Chinas Industriegewinne sinken im August um 17,8% aufgrund schwachen Wirtschaftswachstums und Einbruchs der Immobilien

Chinas Industriegewinne sinken im August um 17,8% aufgrund schwachen Wirtschaftswachstums und Einbruchs der Immobilien
Srinibas Rout
27. Sept. 2024, 04:05 AM
  • Der starke Rückgang erfolgt nach einer kurzen Erholung im Juli, als die Gewinne im Vergleich zum Vorjahr um 4,1 Prozent stiegen.
  • In den ersten acht Monaten des Jahres 2024 stiegen die Gewinne der großen Industrieunternehmen nur um bescheidene 0,5 Prozent.
  • Diese Verlangsamung hat die Befürchtungen verstärkt, dass China Schwierigkeiten haben könnte, sein BIP-Ziel für das Gesamtjahr zu erreichen.
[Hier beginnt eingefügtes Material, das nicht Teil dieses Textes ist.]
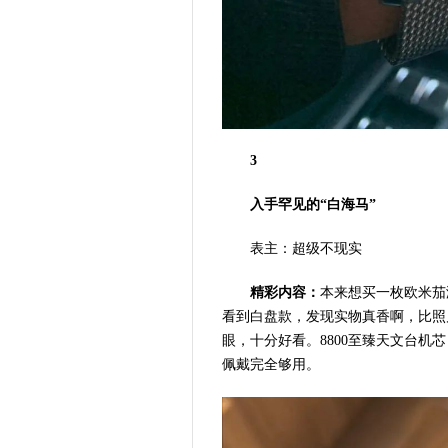
3
入手罕见的“白海马”
表主：超级不现实
精彩内容：
本来想买一枚欧米茄
看到白盘款，发现实物真香啊，比照
眼，十分好看。8800至臻天文台机
佩戴完全够用。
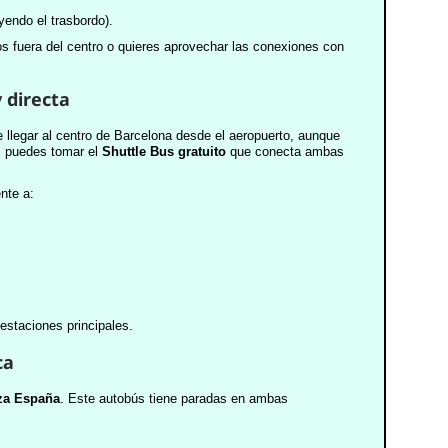
yendo el trasbordo).
os fuera del centro o quieres aprovechar las conexiones con
 directa
llegar al centro de Barcelona desde el aeropuerto, aunque
, puedes tomar el
Shuttle Bus gratuito
que conecta ambas
nte a:
 estaciones principales.
ca
za España
. Este autobús tiene paradas en ambas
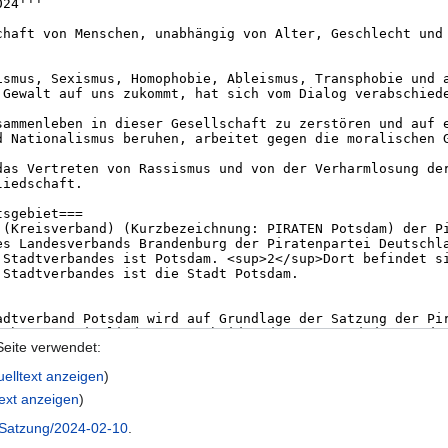
Seite verwendet:
elltext anzeigen
)
text anzeigen
)
Satzung/2024-02-10
.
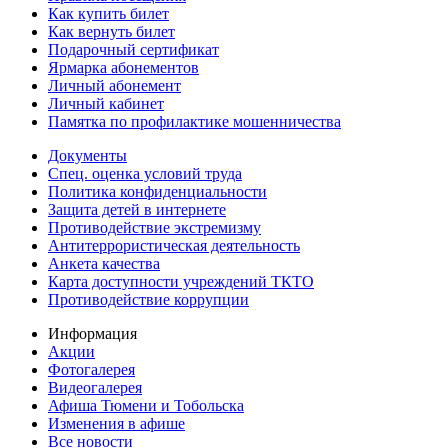
Как купить билет
Как вернуть билет
Подарочный сертификат
Ярмарка абонементов
Личный абонемент
Личный кабинет
Памятка по профилактике мошенничества
Документы
Спец. оценка условий труда
Политика конфиденциальности
Защита детей в интернете
Противодействие экстремизму
Антитеррористическая деятельность
Анкета качества
Карта доступности учреждений ТКТО
Противодействие коррупции
Информация
Акции
Фотогалерея
Видеогалерея
Афиша Тюмени и Тобольска
Изменения в афише
Все новости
Die Gewinne der chinesischen Industrie sind im August im Vergleich zum Vorjahr um 17,8 Prozent eingebrochen, was auf wachsende Sorgen über eine Abschwächung der Konjunktur des Landes hinweist.

Der starke Rückgang, den das nationale Statistikamt am Freitag meldete, folgte auf eine kurze Erholung im Juli, als die Gewinne im Vergleich zum Vorjahreszeitraum um 4,1 Prozent zunahmen – das stärkste Wachstum seit fünf Monaten.

Dieser Rückgang unterstreicht die erheblichen Probleme, vor denen Chinas Fabriken, Bergwerke und Energieversorger stehen: Eine schwache Binnennachfrage, eine anhaltende Immobilienkrise und steigende Arbeitslosigkeit belasten die zweitgrößte Volkswirtschaft der Welt.

In den ersten acht Monaten des Jahres 2024 stiegen die Gewinne großer Industrieunternehmen um bescheidene 0,5 % und erreichten 4,65 Billionen Yuan (663,47 Milliarden US-Dollar). Dies stellt einen deutlichen Rückgang gegenüber dem Wachstum von 3,6 % in den ersten sieben Monaten des Jahres dar.

Diese Abschwächung hat die Befürchtungen verstärkt, dass China Schwierigkeiten haben könnte, das von Peking zu Beginn dieses Jahres gesetzte BIP-Wachstumsziel von rund 5% für das Gesamtjahr zu erreichen.

Als Reaktion auf die anhaltenden wirtschaftlichen Herausforderungen hat die chinesische Regierung Schritte zur Stärkung des Wachstums unternommen.

Am Donnerstag betonten hochrangige Politiker, darunter Präsident Xi Jinping, die Notwendigkeit, den Abschwung auf dem Immobilienmarkt zu stoppen und die fiskalische und monetäre Unterstützung zu erhöhen.

Die People‘s Bank of China senkte daraufhin den Mindestreservesatz (RRR) – die Höhe des Bargeldbestands, den Banken vorhalten müssen – um 50 Basispunkte.

Darüber hinaus senkte die Zentralbank den 7-Tage-Reverse-Repo-Satz um 20 Basispunkte von 1,7 % auf 1,5 %, um dem Markt Liquidität zuzuführen.

Die neuesten Wirtschaftsdaten zeigen, dass Chinas Industrieaktivität, Einzelhandelsumsätze und städtische Investitionen langsamer wachsen als erwartet.

Die Einzelhandelsumsätze stiegen im August um knapp über 2 %, während die Industrieproduktion im Vergleich zum Vorjahr um 4,5 % zunahm.

Gleichzeitig sanken die Investitionen in Immobilien bis August um 10,2 %, womit sich das gleiche Rückgangstempo wie im Juli fortsetzte.

Auch die städtische Arbeitslosenquote stieg leicht gegenüber dem Vormonat (5,2 %) auf 5,3 %.

Die Kombination aus schwachen Verbraucherausgaben, einem schwächelnden Immobilienmarkt und steigender Arbeitslosigkeit schafft ein schwieriges Umfeld für den chinesischen Industriesektor.

Während Peking seine Bemühungen zur Stabilisierung der Wirtschaft verstärkt, werden Anleger und Analysten in den kommenden Monaten aufmerksam auf Anzeichen einer Erholung oder einer weiteren Verschlechterung achten.